The good part is that I can reach the reported metrics of SRResNet-MSE, which makes me suspect that the problem is related to my VGG Loss implementation.
Cool. Which framework are you using ? Pytorch ?
Share the code. I will see if i can help.
Sorry for the delay, I was basically rewriting the code. It seems a decent version to be shared for now. I will be writing a README tomorrow, which will help you training the model/testing it. I will also upload a pretrained SRResNet tomorrow. You can control the training parameters by editing “config/train.json” and you will need to manually change the folder output of testing in the test.py. I’m training it on aproximately 400k images from Imagenet. You will need to download the eval datasets too, but I’ll upload them tomorrow, when I’ll have some free time. The eval datasets I’m using at the moment are: Set5, Set14, BSD100. Urban100 and Manga109. Share with me what you think. The SRResNet-MSE seems just fine, and SRResNet-VGG22 looks better, but there’s still room to improve. I haven’t tested SRGAN yet. If you have any feedback, mainly regarding SRResNet-VGG22, please share with me.

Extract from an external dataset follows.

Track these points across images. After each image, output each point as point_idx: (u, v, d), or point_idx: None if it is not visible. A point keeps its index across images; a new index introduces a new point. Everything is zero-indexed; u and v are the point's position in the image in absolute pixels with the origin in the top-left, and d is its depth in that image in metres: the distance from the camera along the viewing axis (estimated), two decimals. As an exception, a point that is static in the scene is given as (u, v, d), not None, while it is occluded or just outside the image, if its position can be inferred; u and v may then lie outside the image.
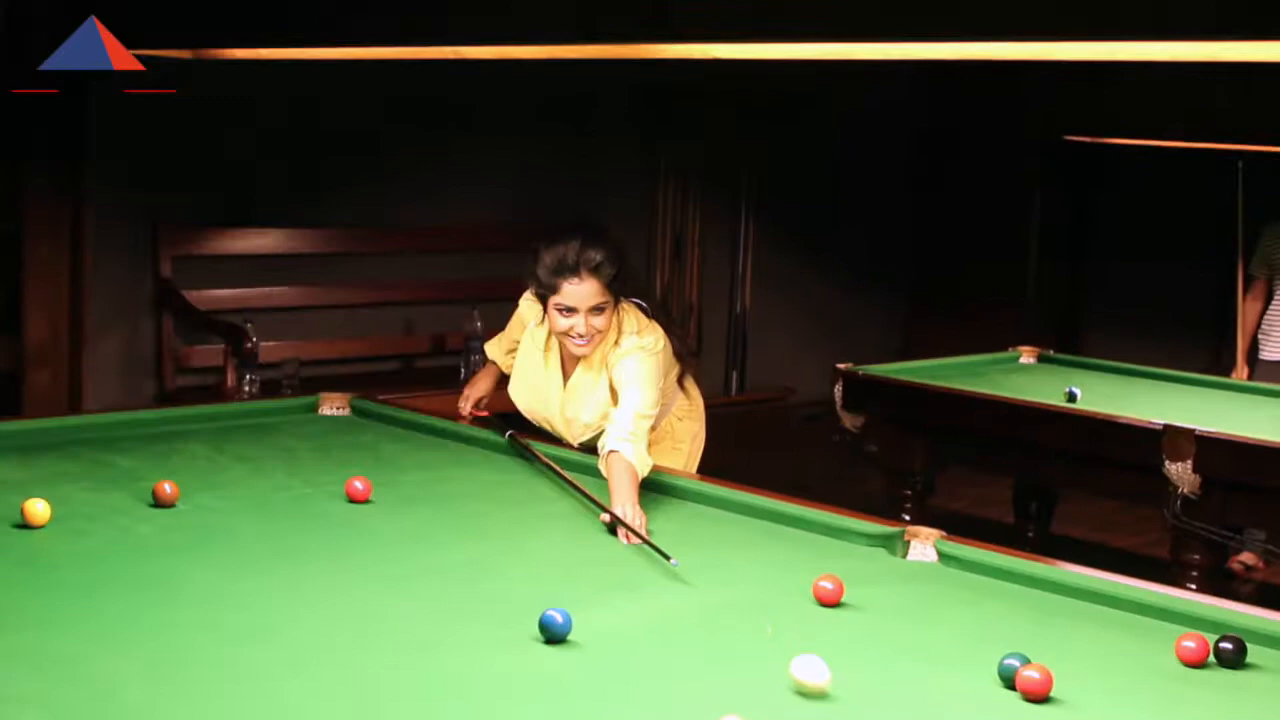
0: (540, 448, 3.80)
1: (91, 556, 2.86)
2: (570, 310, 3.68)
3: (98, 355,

Also, the PyTorch pretrained models of VGG requires an input of, at least, 3x224x224. I didn’t think about it, it occurred to me a few minutes ago, but I need to forward 96x96 images through this VGG model. What would you do? I’m thinking about rescaling the image to 224, forwarding in the VGG, and then downscale the feature map, but it seems odd to me, I will be losing information. Best case scenario would be training VGG from scratch I think, with the 3x96x96 inputs I need.